By the time it was over, seven Rams caught passes, including little-used running back Jon Francis. So thrilled was Francis by his second-period touchdown catch, that he convinced the referee to return the ball to him after the score. When you score once every Harmonic Convergence, you tend to save these things.

So it took 12 games for the Ram offense to catch up with Zampese. "That's our offense as we would like to see it," Robinson said. "That's what we would like to envision ourselves being."

The Rams have come close, starting with their win over the St. Louis Cardinals four games ago. Recall that 11-minute-plus drive for the victory?

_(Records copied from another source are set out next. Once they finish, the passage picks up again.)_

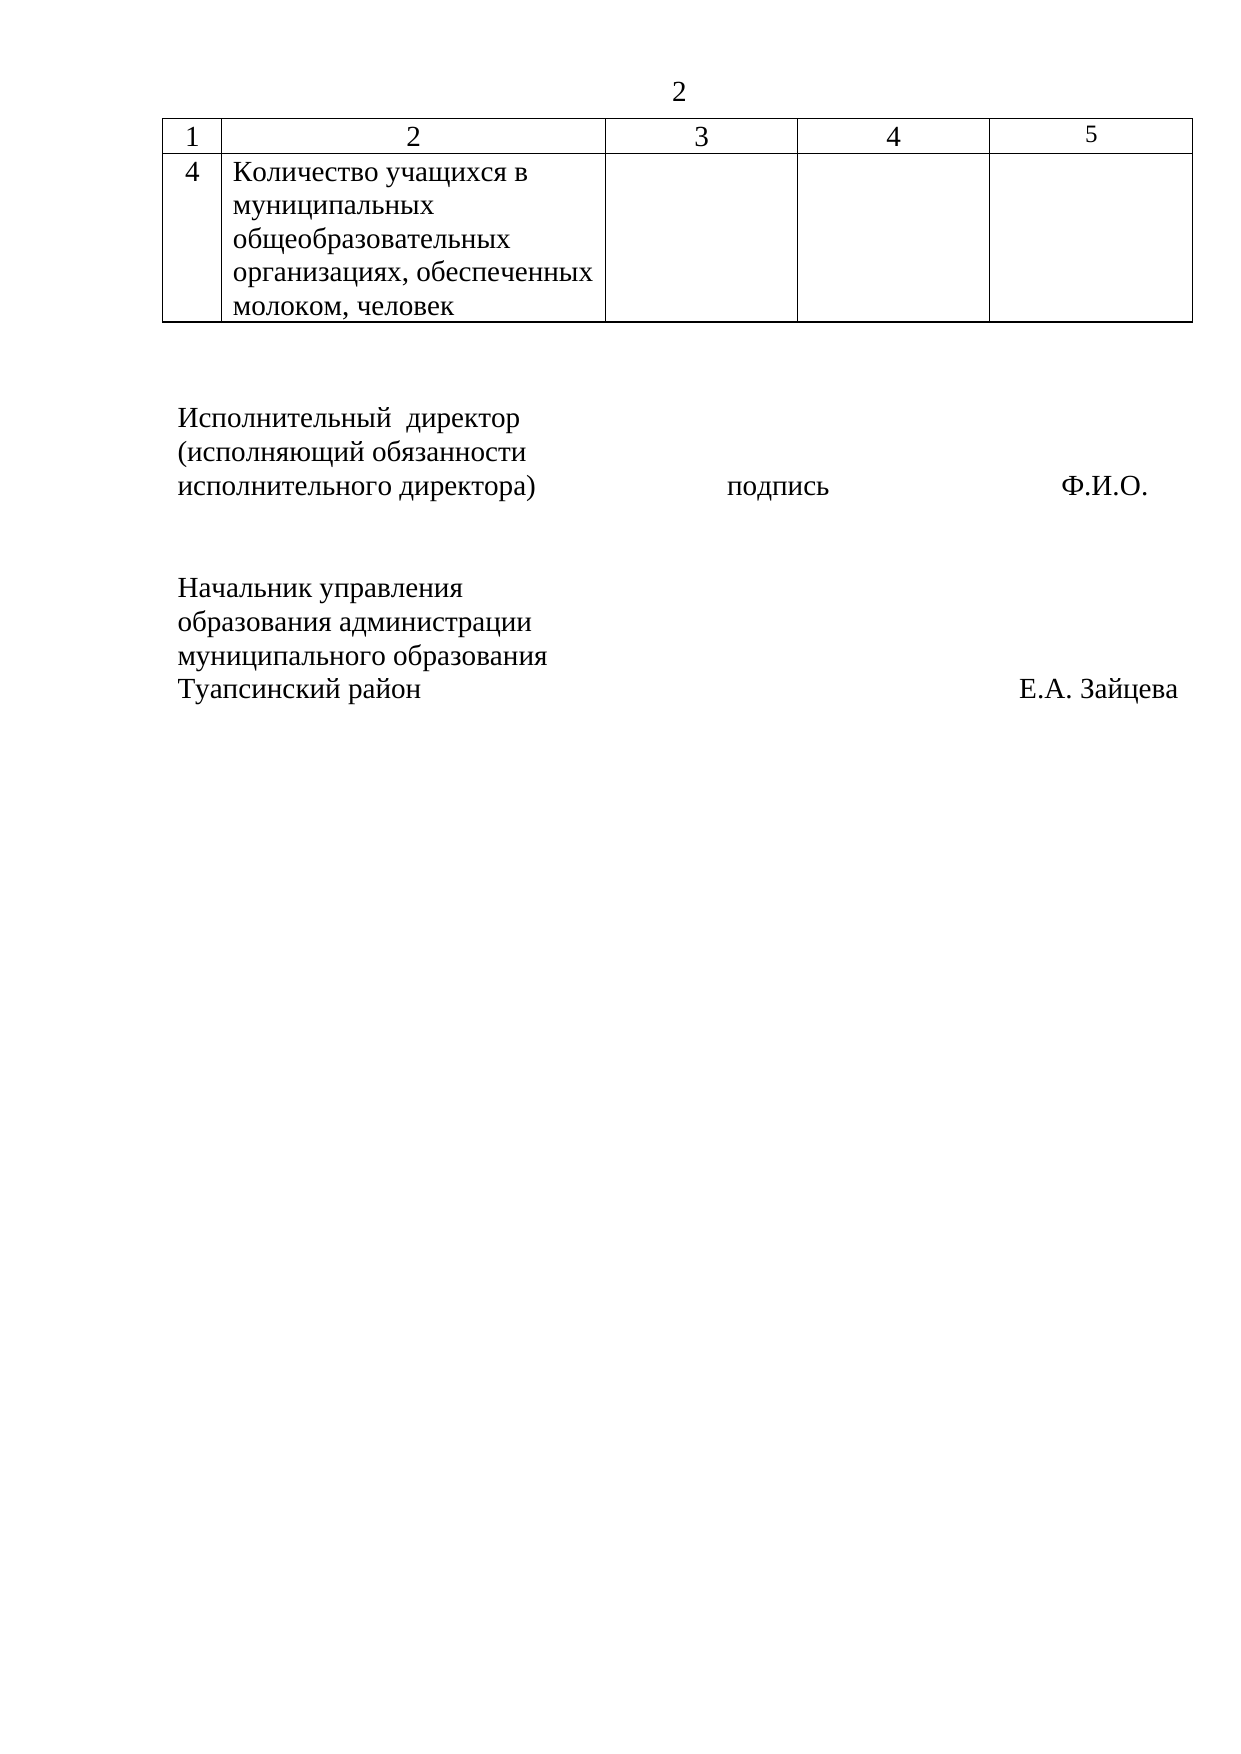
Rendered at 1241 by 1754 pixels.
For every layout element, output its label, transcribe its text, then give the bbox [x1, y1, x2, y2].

table_header подпись [664, 323, 911, 512]
table_header 1 [163, 119, 221, 153]
table_cell 4 [163, 154, 221, 321]
text образования администрации [177, 604, 1181, 638]
table_header Ф.И.О. [911, 323, 1204, 512]
text муниципального образования [177, 638, 1181, 671]
text Туапсинский район Е.А. Зайцева [177, 671, 1181, 705]
table_cell Количество учащихся в муниципальных общеобразовательных организациях, обеспеченных молоком, человек [222, 154, 605, 321]
table_cell [798, 154, 989, 321]
table_cell [606, 154, 797, 321]
table_header Исполнительный директор (исполняющий обязанности исполнительного директора) [171, 323, 664, 512]
table_header 2 [222, 119, 605, 153]
text Начальник управления [177, 571, 1181, 604]
table_header 4 [798, 119, 989, 153]
table_cell [990, 154, 1192, 321]
table_header 5 [990, 119, 1192, 153]
table_header 3 [606, 119, 797, 153]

Against the Washington Redskins the following week, the Rams produced 30 points, a non-strike season high . . . until the next game against Tampa Bay, when the Rams left with 35 points and a third consecutive win.

But Sunday's victory over the Lions was the closest mesh of Ram chalk-talks and reality this season. Think of it this way: Dickerson probably hadn't asked for his first renegotiation the last time a Ram quarterback passed for more than 300 yards and a Ram running back gained more than a 100.

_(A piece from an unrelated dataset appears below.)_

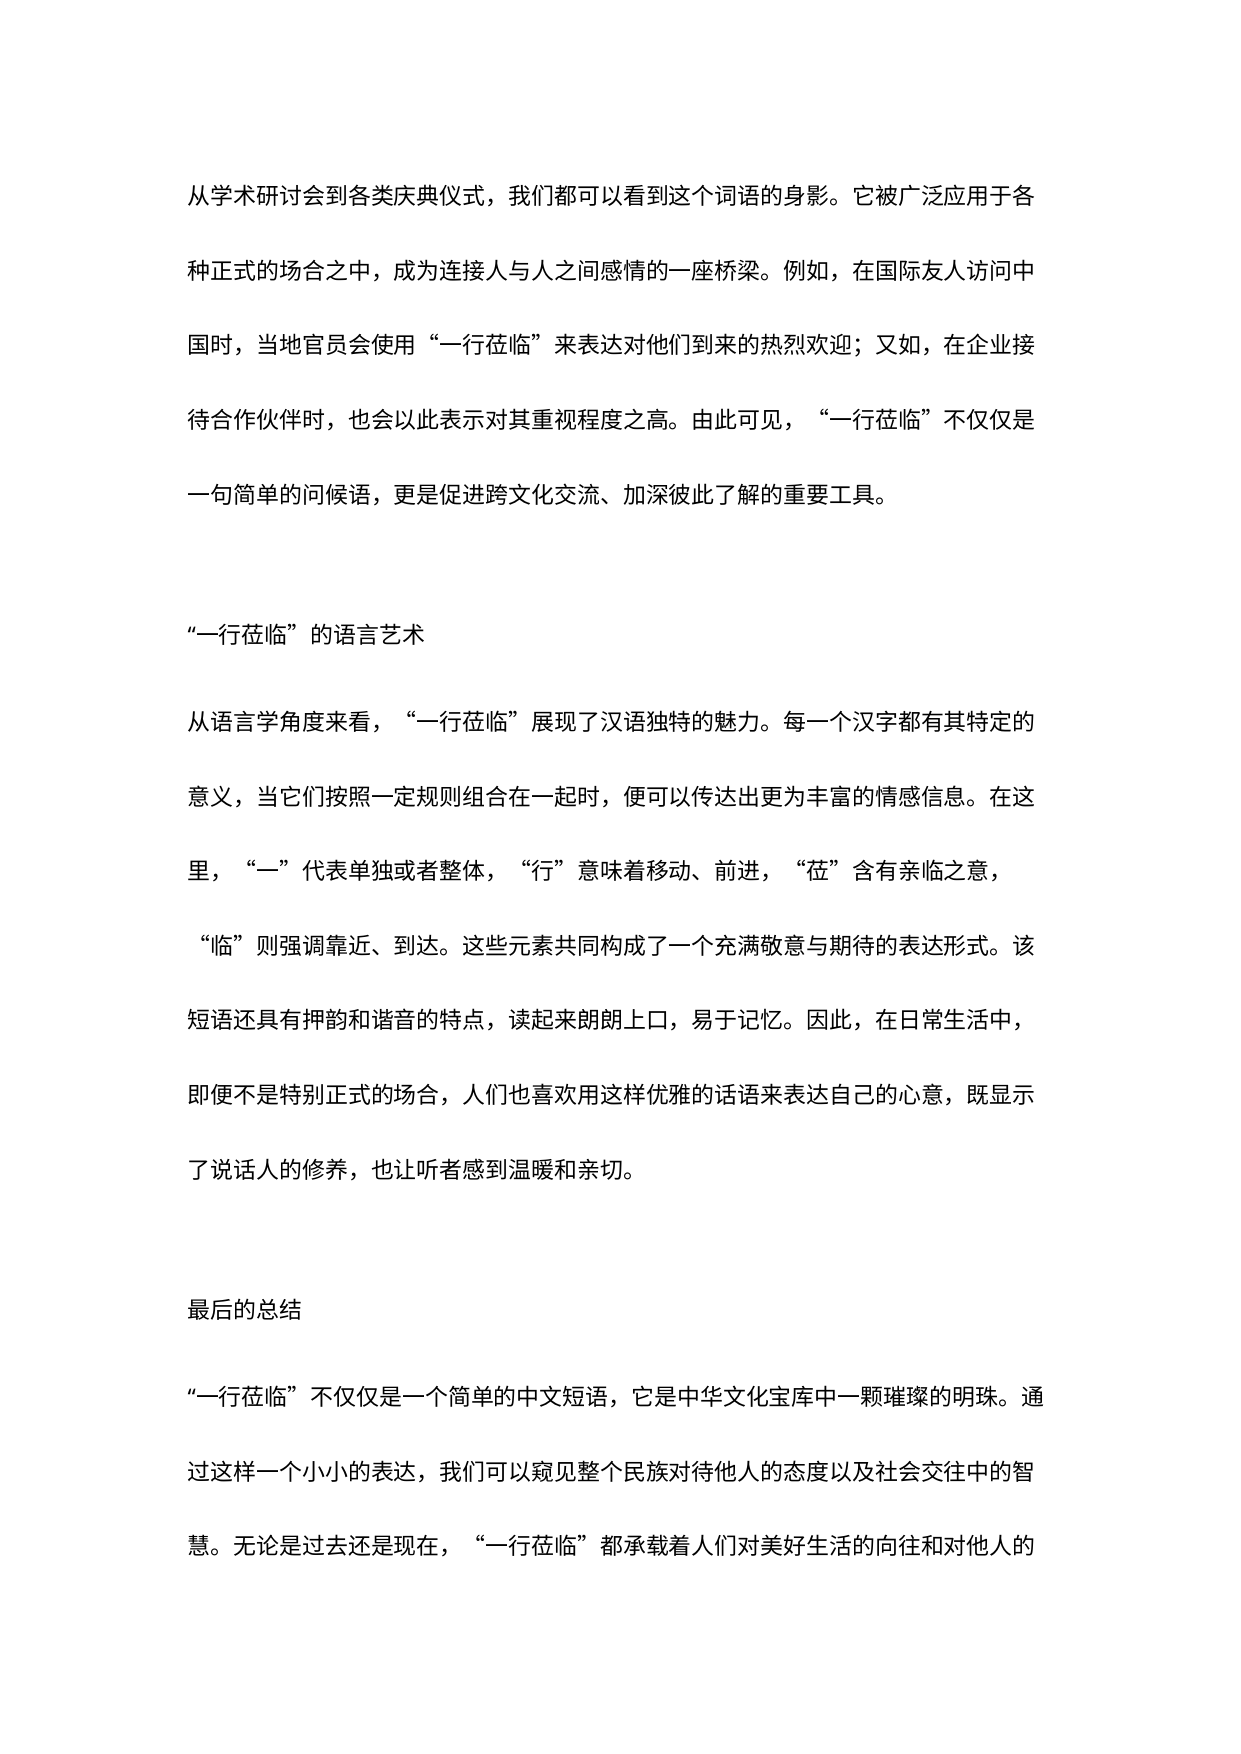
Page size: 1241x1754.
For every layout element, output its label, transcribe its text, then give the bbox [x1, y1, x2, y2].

And now, for explanations to this sudden Ram offensive surge. The favorites:

--The one big happy family philosophy.

"It's amazing how much attitude, even on the professional level, can make that much of a difference," tight end David Hill said. "Everybody was down in the dumps, wondering why it wasn't happening and then finally everyone started putting their work in, starting to get things done. They started to get their confidence. We thought we had it going into the season, but there were still some people unsure what was going on."

And this from guard Dennis Harrah: "We're playing with confidence now. Why we didn't have it early, I have no idea."

--Hark, the Rams have wide receivers.

Until last Sunday's game against the Buccaneers, Ellard hadn't caught a touchdown pass. Meanwhile, Brown took turns between brilliance and mediocrity.

No longer. In his last two games, Ellard has 12 receptions, 253 yards (about a 21-yard average) and 2 touchdowns. As for Brown, he's a near-lock to surpass his career single-season totals in receptions, touchdowns and yardage.

"Before, we were just missing (on plays)," Brown said. "Now we're successful with the plays we couldn't get."

Said Ellard: "This was what we were looking for at the beginning of the year. Nobody figured it would take this long. Now we're finally getting to that point where we're comfortable with it."

--Simple is better.

According to Hill, the Ram playbook underwent a weight reduction plan. Zampese recently streamlined the number of Ram plays, enough, said Hill, to make a difference.

"We had so many plays going into the game plan at a certain point. I think he broke it down and said, 'We're going to run these plays and make them work.' It doesn't do any good to have a lot of plays when you only run one of them well. During the first part of the year, we were trying to do so many things that people were a little confused."

Now look at the offense: For the second straight week, the Rams have gained more than 420 net yards. Compare that to the 207 yards the Rams gained against the New Orleans Saints in Week No. 3.

--Good fortune.

Ellard, the secondary receiver on a fourth-period play, puts a so-so fake on Lion cornerback Bobby Watkins and then runs upfield. For reasons unknown, Watkins freezes, tries to grab Ellard, and then stumbles.

Back in the pocket, Everett hits his hand against a helmet as he releases the pass. The ball flutters in the air until Ellard, who has come to a near stop, gathers it in and goes 81 yards for the score.

It is the longest scoring catch of Ellard's career; the longest scoring pass of Everett's. "The longest, and the ugliest," Everett said.

Doesn't matter. After enduring seven losses in their first eight games this season, the Rams will take anything presented to them, including jittery Lion cornerbacks and their once-AWOL offense.